The Finnish Startup Community proposes four reforms for the government’s mid-term policy review that would strengthen economic growth, increase investment and improve the conditions for startup growth in Finland. The proposals are modest from the perspective of public finances, but their impact on Finland’s long-term growth could be significant.
The Finnish economy needs new sources of growth. Startup companies are already an increasingly important part of Finland’s economy. They develop new technologies, attract investment, create jobs and generate new export revenue for Finland.
The need for new growth measures is also reflected in the latest Startup Barometer. At the beginning of 2026, startups’ assessments of their own financial situation fell to the lowest level in the history of the survey. Expectations for the coming months also weakened, recruitment outlooks declined and views of the wider economic situation deteriorated again.
The Barometer results show that companies now need better conditions in which to grow during a difficult economic period. Growth can be accelerated by focusing decisions on the issues that are currently holding startups back: access to finance, attracting international talent, employee incentives, and support for research and development.
“People talk a great deal about the need for growth in Finland, but far too rarely about the concrete decisions needed to make that growth possible. In the government’s mid-term policy review, it would be possible to make a few carefully targeted decisions that are fiscally modest for the state, but which could, over time, bring significantly more growth, investment and jobs to Finland,” says Riikka Pakarinen.

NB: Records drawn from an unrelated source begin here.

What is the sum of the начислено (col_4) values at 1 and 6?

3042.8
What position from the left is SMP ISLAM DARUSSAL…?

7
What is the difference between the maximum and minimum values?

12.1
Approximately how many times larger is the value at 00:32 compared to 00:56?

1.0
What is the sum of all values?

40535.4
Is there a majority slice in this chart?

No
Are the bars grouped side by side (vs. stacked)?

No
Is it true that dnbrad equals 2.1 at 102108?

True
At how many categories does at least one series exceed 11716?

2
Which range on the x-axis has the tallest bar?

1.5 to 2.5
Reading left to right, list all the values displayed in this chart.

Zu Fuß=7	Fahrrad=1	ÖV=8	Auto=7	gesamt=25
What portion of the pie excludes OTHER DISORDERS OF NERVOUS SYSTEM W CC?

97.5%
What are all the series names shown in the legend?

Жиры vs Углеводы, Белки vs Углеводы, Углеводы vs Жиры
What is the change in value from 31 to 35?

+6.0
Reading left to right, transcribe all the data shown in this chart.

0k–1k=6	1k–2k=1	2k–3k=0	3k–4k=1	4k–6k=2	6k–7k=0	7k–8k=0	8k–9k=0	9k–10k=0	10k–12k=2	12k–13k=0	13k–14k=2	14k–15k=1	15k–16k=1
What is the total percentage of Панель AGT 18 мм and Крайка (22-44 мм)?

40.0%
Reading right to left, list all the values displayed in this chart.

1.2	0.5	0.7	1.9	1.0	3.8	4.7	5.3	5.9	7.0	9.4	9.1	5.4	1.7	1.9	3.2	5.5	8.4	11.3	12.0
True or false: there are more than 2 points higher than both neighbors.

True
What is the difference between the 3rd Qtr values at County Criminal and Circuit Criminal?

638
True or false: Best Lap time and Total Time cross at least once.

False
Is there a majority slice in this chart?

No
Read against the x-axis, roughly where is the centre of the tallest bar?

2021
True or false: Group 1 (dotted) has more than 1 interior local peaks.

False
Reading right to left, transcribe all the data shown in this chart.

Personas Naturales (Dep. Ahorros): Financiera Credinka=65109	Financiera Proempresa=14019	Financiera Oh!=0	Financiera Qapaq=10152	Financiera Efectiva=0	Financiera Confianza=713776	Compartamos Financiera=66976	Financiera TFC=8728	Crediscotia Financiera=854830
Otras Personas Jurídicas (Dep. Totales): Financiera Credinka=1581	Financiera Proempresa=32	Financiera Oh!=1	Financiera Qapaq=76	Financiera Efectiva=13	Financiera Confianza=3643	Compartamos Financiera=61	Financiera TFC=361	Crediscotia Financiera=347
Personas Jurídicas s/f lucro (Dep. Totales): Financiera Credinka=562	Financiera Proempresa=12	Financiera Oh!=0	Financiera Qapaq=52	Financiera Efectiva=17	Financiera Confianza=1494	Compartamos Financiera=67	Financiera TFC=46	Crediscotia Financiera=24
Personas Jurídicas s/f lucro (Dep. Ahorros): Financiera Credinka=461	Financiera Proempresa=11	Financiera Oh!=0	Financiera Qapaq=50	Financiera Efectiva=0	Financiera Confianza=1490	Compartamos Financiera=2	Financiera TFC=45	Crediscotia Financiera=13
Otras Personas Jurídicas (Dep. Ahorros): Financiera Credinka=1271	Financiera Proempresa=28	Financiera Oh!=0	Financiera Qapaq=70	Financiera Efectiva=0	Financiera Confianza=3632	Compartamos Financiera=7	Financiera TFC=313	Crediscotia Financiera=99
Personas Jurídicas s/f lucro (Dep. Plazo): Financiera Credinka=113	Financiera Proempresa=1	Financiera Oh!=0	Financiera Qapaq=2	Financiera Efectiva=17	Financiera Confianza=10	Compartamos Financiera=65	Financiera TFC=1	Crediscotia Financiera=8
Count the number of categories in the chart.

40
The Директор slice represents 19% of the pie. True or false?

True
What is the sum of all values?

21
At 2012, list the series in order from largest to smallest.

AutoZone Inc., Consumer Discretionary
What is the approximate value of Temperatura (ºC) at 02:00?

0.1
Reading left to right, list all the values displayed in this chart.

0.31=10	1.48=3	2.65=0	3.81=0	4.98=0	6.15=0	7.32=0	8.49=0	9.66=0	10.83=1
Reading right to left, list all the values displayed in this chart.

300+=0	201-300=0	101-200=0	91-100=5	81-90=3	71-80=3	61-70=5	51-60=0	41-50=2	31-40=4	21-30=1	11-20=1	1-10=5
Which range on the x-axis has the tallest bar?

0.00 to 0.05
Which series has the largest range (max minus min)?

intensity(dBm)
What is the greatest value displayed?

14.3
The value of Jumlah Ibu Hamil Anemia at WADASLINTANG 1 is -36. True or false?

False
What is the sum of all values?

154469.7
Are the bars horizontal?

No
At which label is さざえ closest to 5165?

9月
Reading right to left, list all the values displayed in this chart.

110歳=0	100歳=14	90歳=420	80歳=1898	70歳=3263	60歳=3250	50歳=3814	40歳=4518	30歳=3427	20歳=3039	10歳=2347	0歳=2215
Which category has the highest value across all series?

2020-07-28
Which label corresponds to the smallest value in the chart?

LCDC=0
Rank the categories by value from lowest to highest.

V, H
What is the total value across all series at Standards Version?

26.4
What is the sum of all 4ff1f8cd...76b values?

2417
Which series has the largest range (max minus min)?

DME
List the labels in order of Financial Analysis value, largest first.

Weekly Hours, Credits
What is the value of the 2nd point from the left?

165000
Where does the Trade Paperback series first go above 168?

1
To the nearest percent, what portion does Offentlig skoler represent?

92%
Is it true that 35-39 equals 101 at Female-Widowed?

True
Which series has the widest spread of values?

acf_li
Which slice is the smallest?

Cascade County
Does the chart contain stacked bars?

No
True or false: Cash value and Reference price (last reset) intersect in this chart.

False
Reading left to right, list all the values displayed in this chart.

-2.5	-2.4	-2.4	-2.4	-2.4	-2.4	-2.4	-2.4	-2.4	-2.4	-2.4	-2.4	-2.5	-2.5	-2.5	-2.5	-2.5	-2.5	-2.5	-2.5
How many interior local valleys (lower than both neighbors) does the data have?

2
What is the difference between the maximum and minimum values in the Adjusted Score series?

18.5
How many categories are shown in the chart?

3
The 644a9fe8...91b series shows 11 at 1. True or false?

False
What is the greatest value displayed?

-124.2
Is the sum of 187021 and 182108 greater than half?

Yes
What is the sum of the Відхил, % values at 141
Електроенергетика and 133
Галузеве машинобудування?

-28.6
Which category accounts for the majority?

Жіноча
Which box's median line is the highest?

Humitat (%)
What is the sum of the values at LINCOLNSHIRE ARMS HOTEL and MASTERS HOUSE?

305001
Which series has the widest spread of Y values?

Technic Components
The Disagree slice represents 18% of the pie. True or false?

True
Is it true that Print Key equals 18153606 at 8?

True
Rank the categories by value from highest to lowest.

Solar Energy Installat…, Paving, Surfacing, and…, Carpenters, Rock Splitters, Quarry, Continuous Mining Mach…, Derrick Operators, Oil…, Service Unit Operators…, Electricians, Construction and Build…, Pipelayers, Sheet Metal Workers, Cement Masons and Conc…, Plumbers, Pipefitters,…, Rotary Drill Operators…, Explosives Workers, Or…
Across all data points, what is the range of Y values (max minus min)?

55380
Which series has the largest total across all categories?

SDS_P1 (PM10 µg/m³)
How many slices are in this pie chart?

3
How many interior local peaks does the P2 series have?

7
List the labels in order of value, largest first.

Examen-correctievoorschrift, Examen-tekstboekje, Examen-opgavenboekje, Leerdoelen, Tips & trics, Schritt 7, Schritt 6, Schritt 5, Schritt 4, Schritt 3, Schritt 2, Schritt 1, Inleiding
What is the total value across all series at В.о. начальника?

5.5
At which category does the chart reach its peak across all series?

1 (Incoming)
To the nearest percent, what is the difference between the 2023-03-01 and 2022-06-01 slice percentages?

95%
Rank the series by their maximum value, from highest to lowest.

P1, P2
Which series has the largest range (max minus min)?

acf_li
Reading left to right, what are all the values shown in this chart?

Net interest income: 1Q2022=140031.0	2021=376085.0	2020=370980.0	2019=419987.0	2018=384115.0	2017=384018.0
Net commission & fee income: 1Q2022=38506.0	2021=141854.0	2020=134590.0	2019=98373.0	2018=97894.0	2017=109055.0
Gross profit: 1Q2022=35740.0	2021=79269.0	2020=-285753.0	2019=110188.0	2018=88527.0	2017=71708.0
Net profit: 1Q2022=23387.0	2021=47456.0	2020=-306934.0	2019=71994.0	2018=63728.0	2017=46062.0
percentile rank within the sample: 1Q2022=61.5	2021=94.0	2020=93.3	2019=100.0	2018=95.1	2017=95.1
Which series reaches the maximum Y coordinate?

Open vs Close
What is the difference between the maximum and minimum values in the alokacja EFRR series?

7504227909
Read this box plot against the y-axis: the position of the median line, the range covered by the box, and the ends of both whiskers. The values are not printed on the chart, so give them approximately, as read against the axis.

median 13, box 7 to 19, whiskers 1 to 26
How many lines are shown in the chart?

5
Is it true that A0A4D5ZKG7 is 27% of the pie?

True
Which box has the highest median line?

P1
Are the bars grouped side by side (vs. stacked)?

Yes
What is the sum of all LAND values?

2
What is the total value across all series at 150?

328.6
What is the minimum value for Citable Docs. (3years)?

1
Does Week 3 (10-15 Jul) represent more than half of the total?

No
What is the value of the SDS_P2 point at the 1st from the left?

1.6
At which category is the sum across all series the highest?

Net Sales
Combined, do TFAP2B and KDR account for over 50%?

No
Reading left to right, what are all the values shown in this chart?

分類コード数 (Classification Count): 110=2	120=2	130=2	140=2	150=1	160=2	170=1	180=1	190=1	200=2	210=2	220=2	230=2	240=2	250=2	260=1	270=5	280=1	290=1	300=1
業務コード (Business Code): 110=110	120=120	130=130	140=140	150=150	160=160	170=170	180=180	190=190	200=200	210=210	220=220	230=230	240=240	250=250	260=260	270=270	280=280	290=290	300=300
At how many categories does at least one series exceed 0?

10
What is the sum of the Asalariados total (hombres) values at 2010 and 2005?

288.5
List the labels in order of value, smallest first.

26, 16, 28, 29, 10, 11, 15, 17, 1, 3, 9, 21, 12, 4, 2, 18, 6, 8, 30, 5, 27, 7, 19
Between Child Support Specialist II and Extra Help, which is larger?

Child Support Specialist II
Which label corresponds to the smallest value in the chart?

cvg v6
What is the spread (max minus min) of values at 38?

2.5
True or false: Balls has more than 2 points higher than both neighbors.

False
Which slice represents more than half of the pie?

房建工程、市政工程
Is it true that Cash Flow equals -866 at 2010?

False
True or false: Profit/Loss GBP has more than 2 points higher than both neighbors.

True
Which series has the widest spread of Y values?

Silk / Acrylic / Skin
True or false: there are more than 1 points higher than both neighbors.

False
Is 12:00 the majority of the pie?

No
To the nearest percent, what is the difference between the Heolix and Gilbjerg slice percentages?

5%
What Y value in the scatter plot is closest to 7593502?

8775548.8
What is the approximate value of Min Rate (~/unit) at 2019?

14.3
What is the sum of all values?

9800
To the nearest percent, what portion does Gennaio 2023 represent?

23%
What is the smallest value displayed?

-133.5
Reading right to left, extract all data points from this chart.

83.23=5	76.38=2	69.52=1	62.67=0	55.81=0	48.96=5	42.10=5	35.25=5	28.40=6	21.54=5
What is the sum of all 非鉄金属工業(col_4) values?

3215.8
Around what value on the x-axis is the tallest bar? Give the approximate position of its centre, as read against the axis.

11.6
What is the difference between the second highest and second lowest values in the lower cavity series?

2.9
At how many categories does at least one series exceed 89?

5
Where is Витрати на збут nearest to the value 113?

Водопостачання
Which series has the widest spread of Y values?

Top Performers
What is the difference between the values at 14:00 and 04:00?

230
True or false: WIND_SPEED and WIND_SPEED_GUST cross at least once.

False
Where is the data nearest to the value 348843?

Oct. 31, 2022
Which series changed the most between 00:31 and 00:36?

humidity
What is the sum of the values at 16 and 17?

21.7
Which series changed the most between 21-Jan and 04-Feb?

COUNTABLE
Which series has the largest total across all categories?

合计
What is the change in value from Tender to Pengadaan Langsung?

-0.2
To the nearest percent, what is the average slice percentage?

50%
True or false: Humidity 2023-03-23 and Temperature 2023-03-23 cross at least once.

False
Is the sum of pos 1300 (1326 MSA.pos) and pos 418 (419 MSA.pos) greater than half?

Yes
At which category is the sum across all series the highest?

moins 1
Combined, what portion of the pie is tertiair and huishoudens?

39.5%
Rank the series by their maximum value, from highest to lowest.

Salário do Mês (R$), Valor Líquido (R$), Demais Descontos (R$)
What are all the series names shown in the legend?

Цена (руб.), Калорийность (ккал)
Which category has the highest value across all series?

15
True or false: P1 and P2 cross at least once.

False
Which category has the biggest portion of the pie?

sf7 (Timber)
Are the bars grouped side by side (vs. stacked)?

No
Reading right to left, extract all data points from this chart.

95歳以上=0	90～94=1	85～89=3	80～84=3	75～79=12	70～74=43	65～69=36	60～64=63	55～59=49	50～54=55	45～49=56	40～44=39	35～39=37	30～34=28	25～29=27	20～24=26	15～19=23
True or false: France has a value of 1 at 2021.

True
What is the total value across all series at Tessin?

More domestic capital for growth companies
The Finnish Startup Community proposes creating a tax incentive in Finland that would encourage returns from investments to be reinvested in unlisted growth companies.
Under the model, an angel investor, venture capital fund or institutional investor, for example, could receive a tax incentive when profits from an investment are reinvested in a new growth company.
At the same time, pension assets should be channelled more effectively into unlisted growth companies.
In the United States, the equivalent Qualified Small Business Stock scheme has increased the number of new companies and encouraged capital to circulate into growth companies.
“There is capital in Finland, but too little of it ends up helping to build new growth companies. We need a model that encourages people to reinvest their gains in new Finnish growth companies. This would be a relatively small change to the tax system for the state, but it could have a major impact on how much capital remains in Finland to build the next generation of success stories,” Pakarinen says.
A two-week service guarantee for top international talent
The Finnish Startup Community proposes that Finland introduce a two-week service guarantee for international specialists and their families.
Within two weeks, a specialist should be able to obtain a work permit, personal identity code, bank account, access to official and banking authentication services, and a school or day care place for their children.
At present, the services related to moving to Finland are fragmented and the process can take months. This weakens Finland’s competitiveness in the international race for talent.
“Finland is competing for the same top talent as other countries. If starting work and building a life in Finland is slow and uncertain, people will choose another country. A two-week service guarantee would be a concrete way to make Finland a more attractive destination for international talent,” Pakarinen says.
Tax employee stock options only when the employee receives the return
Startup companies often use employee stock options to attract and retain talent. At present, stock options are often taxed when they are converted into shares, even though the employee has not yet received any actual income from them.
The Finnish Startup Community proposes that employee stock options should instead be taxed only when the shares are sold and the employee receives the actual return.
“The current model is unfair to employees. They may have to pay tax before it is even known whether the shares will ever generate any return. Taxation should be based on real income, not on an assumed future value,” Pakarinen says.
According to the Finnish Startup Community, the change would make it easier for growth companies to recruit and retain talent, while also strengthening domestic ownership and Finland’s competitiveness.
R&D tax incentives should also apply to startups that are not yet profitable
In Finland, the current tax incentive for research and development expenditure in practice benefits only profitable companies. Most startup companies are still loss-making in their early years and therefore gain little from the current model.
The Finnish Startup Community proposes that the R&D tax incentive should also work for loss-making startups. In practice, this could be implemented by allowing companies to receive the equivalent tax benefit as a direct cash refund.
“Finland needs more investment in research and development. The current tax incentive works well for companies that are already making a profit, but many of the most innovative startups are left outside it. The support should therefore reach companies when the research and development work is being done, not years later,” Pakarinen says.
According to the Finnish Startup Community, this would be a limited reform from the perspective of public finances and could be targeted particularly at early-stage and research-intensive companies.
“Finland now needs growth more than new general subsidies or broad tax cuts. These four targeted measures would improve precisely those conditions on which new growth companies are founded and grow in Finland,” Pakarinen says.